Photonics and Nonlinear Optics with Sol-Gel Processed Inorganic Glass:Organic Polymer Composites

Abstract

Nonlinear optics is at the forefront of current research because of its vital role in optical processing of information. A composite structure offers the opportunity to optimize each necessary property independently to produce useful materials for photonics. This review discusses the merits of novel glass phase composites for photonics, specifically a new class of inorganic oxide glass: organic polymer composites prepared by sol-gel processing. Stable electric field induced alignment has been achieved for second-order nonlinear optical effects such as second harmonic generation and electro-optic modulation.
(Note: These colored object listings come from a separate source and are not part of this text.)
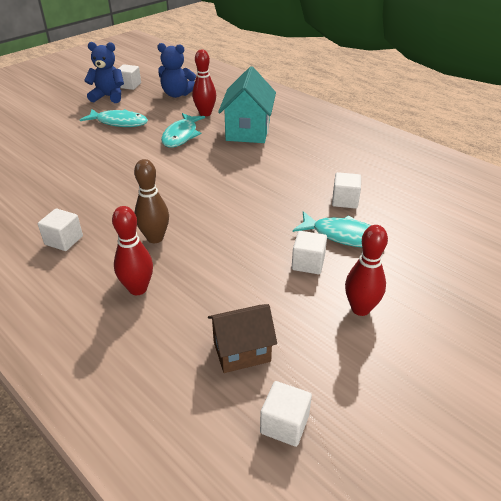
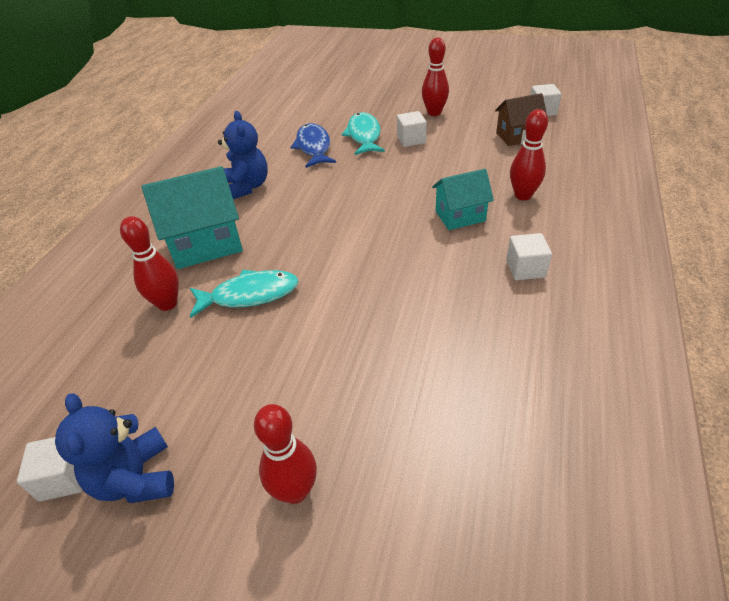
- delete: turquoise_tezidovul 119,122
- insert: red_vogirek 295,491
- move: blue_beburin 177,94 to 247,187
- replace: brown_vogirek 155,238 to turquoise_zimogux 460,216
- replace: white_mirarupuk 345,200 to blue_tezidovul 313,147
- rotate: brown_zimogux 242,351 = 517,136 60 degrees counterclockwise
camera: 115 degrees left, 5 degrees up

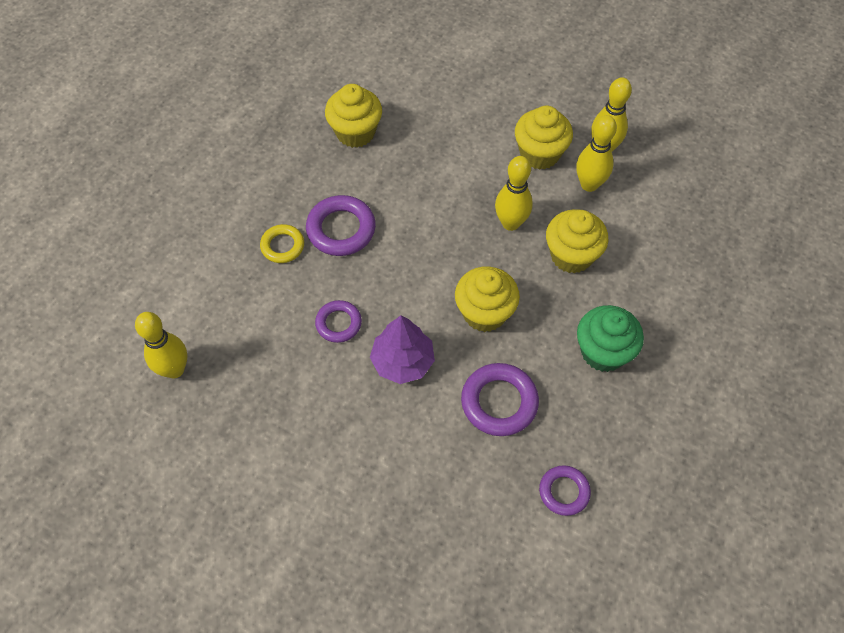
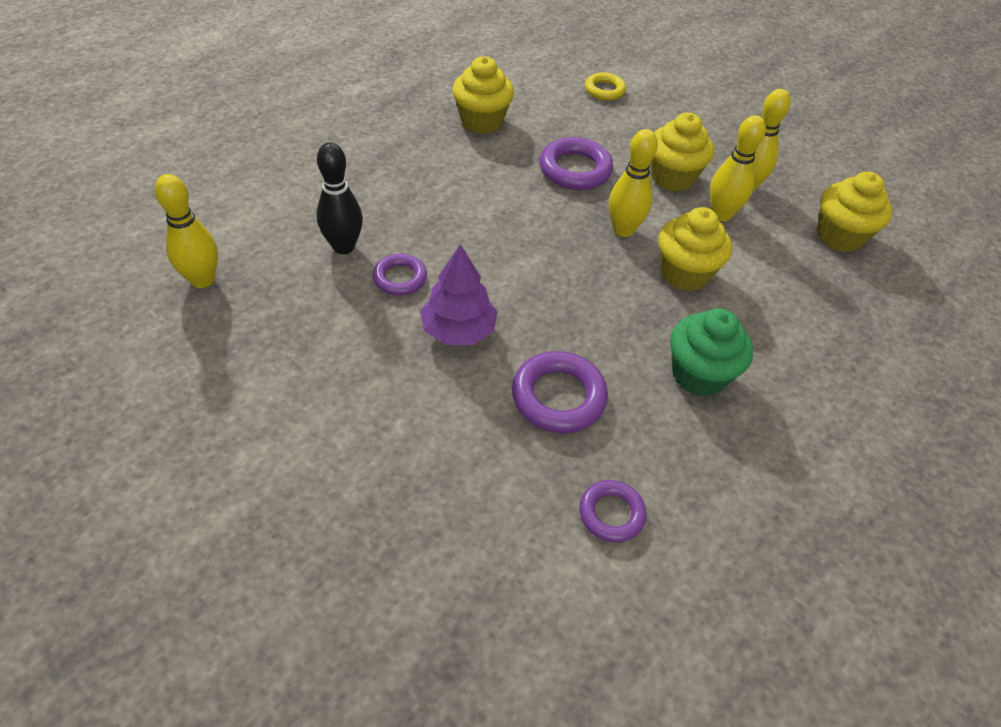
- insert: black_vogirek 343,247
- move: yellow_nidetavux 282,246 to 604,90
- move: purple_nidetavux 341,229 to 575,169
- move: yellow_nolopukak 484,313 to 839,236
camera: 10 degrees right, 10 degrees down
In-situ study of the relaxation behavior of the nonlinear optical response in electrically aligned sol-gel composites also provides an opportunity to study their microstructure. Recent success in making high concentration, up to 50% by weight, and optically transparent composites of inorganic oxides and conjugated polymers has opened up a promising avenue to make third-order nonlinear optical materials for integrated optics. In the inorganic glass:conjugated polymer composites, prepared for third-order nonlinear optical effects, the nonlinear optical response has been investigated using femtosecond degenerate four wave mixing, Kerr gates and transient absorption. Saturable absorption processes in a laser cavity have been studied for Q-switching and mode-locking applications.